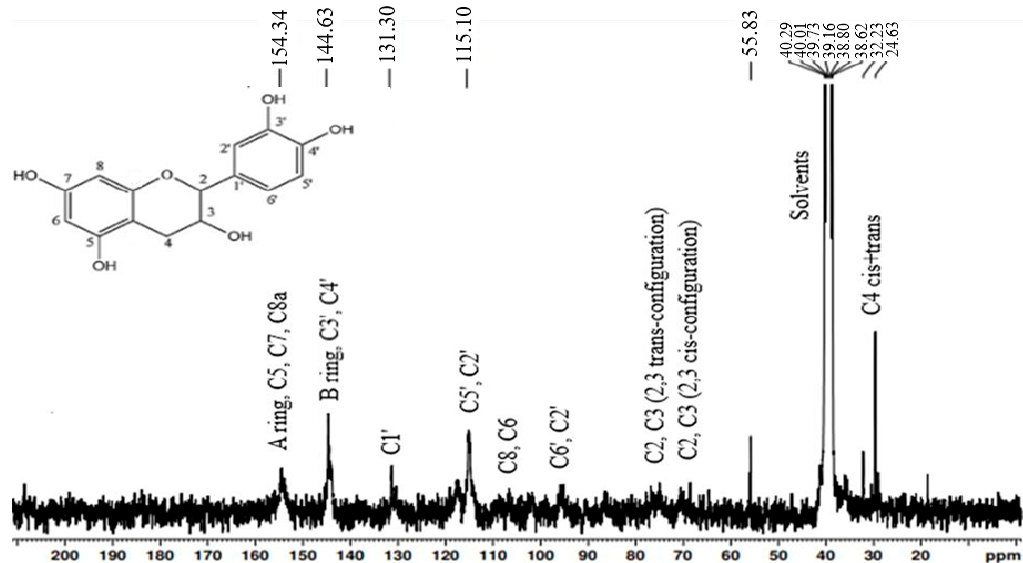
Figure 5. The 13 C-NMR spectrum of purified CTs from Alnus glutinosa bark.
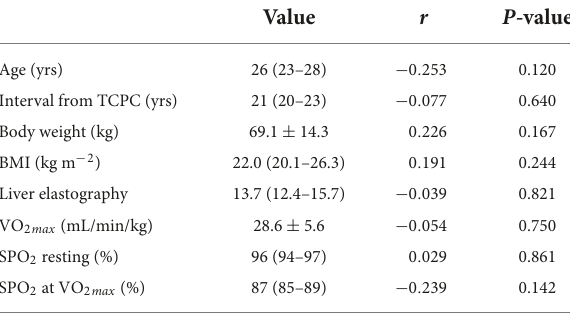
TABLE 4 Correlations between clinical data and procollagen III amino-terminal peptide (PIIINP) at study.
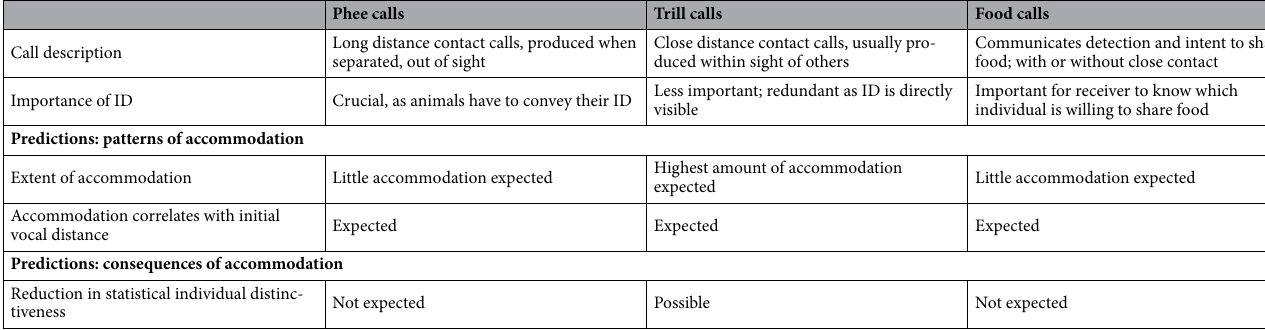
Table 1. Overview of the predictions: the table provides a short description of the three call types and how important transmitting identity (ID) is for each of them, and the predictions with regard to the patterns and consequences of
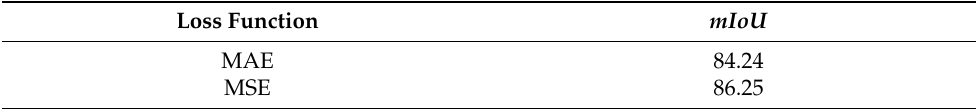
Figure 8. Results of pseudo-labels at different losses: ( a ) image; (b) ground truth; ( c ) reliable label; ( d ) modified CAM; ( e ) pseudo-label with MAE; and ( f ) pseudo-label with MSE. Note that the pseudo- label with MSE was better than the pseudo-label with MAE. Table 4. mIoU (%) of the pseudo-labels with different loss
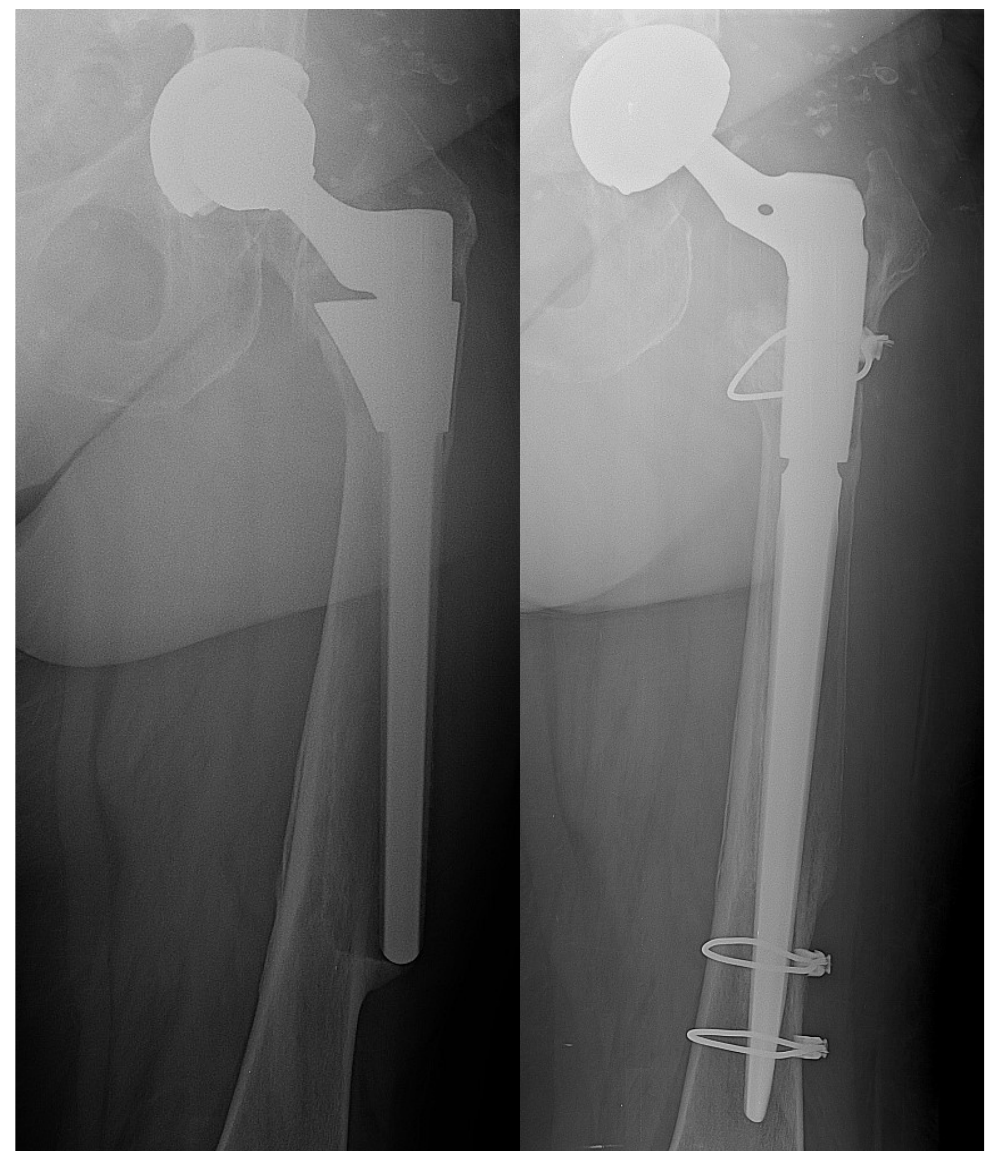
Figure 2. Aseptic loosening of femoral stem — stem and mobile components revision with hydrogel 176 antibacterial coating. On the left side preoperative X-ray; on the right side five months postoperative 177 follow-up. 178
━━━━━━━━━━
§ **THE TASK**
Print the listing exactly, but skip its pictures.

§ **RESPONSE FOR THIS EXERCISE**
Figure 5. The 13 C-NMR spectrum of purified CTs from Alnus glutinosa bark.
TABLE 4 Correlations between clinical data and procollagen III amino-terminal peptide (PIIINP) at study.
Table 1. Overview of the predictions: the table provides a short description of the three call types and how important transmitting identity (ID) is for each of them, and the predictions with regard to the patterns and consequences of
Figure 8. Results of pseudo-labels at different losses: ( a ) image; (b) ground truth; ( c ) reliable label; ( d ) modified CAM; ( e ) pseudo-label with MAE; and ( f ) pseudo-label with MSE. Note that the pseudo- label with MSE was better than the pseudo-label with MAE. Table 4. mIoU (%) of the pseudo-labels with different loss
Figure 2. Aseptic loosening of femoral stem — stem and mobile components revision with hydrogel 176 antibacterial coating. On the left side preoperative X-ray; on the right side five months postoperative 177 follow-up. 178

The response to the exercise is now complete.